Limitations & Future Work

  • The Koopman operator assumes approximately linear evolution, which may not hold for extremely deep or heterogeneous architectures.
  • While lightweight, MPA still introduces extra preprocessing time (~74s), which could accumulate in continuous learning scenarios.
  • Generalization to more complex tasks like detection or video understanding has not yet been verified.
  • The choice of hyperparameters \(\alpha, \beta\) lacks an adaptive scheme.
  • The theoretical grounding for selecting \(K=256\) is insufficient.
  • Possible synergy with text prompt tuning (e.g., CoOp) remains unexplored.
  • vs. Structural Prompts (VPT/E2VPT): PAE does not change the prompt design but enhances initialization and optimization dynamics; the approaches are complementary.

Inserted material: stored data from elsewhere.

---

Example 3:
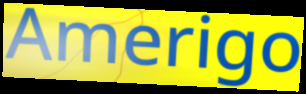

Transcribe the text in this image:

Amerigo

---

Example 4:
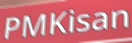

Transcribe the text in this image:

PMKisan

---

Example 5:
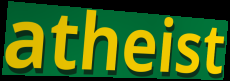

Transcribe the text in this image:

atheist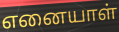
எனையாள்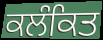
ਕਲੰਕਿਤ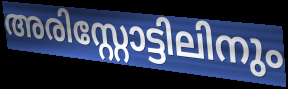
അരിസ്റ്റോട്ടിലിനുംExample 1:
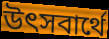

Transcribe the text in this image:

উৎসবার্থে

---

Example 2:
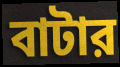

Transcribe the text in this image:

বাটার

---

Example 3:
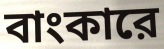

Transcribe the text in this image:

বাংকারে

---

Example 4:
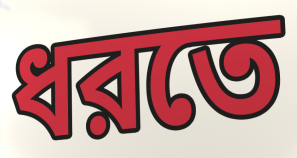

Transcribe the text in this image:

ধরতে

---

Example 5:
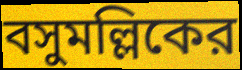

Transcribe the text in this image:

বসুমল্লিকের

  • vs. Frequency Prompts (VFPT): While VFPT reweights prompt features in the frequency domain, PAE uses the frequency domain to find task shortcuts for initialization. PAE still provides a +0.94% gain when applied to VFPT.
  • vs. GatePT: GatePT uses gating for adjustment, but CKA analysis shows its prompts remain redundant; PAE achieves better progressive depth differentiation.

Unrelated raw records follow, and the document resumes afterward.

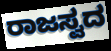
ರಾಜಸ್ವದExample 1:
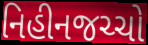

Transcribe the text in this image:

નિહીનજચ્ચો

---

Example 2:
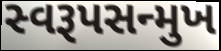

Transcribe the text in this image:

સ્વરૂપસન્મુખ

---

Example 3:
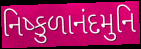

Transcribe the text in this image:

નિષ્કુળાનંદમુનિ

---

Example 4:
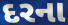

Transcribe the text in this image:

દરના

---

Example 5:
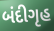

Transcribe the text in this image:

બંદીગૃહ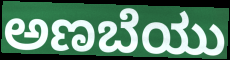
ಅಣಬೆಯು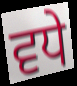
ਵਧੇ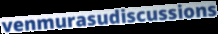
venmurasudiscussions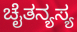
ಚೈತನ್ಯಸ್ಯ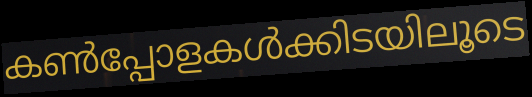
കൺപ്പോളകൾക്കിടയിലൂടെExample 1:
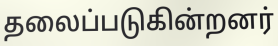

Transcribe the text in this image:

  • vs. Full Fine-tuning: Multiple VPT + PAE combinations significantly outperform full fine-tuning on VTAB-1k (e.g., 75.83% vs 68.96%) with less than 1% of the parameters.

Rating

  • Novelty: ⭐⭐⭐⭐ — Highly original framing of VPT optimization through dynamical systems.
  • Overall: High practical value for prompt tuning enhancement, balancing theory and practice.
  • Experimental Thoroughness: ⭐⭐⭐⭐⭐ — Extensive testing across 25 datasets, 8 variants, and 4 architectures.
  • Writing Quality: ⭐⭐⭐⭐ — Clear motivation and derivation, though notation-heavy.
  • Value: ⭐⭐⭐⭐ — A universal, plug-and-play accelerator for the prompt tuning community.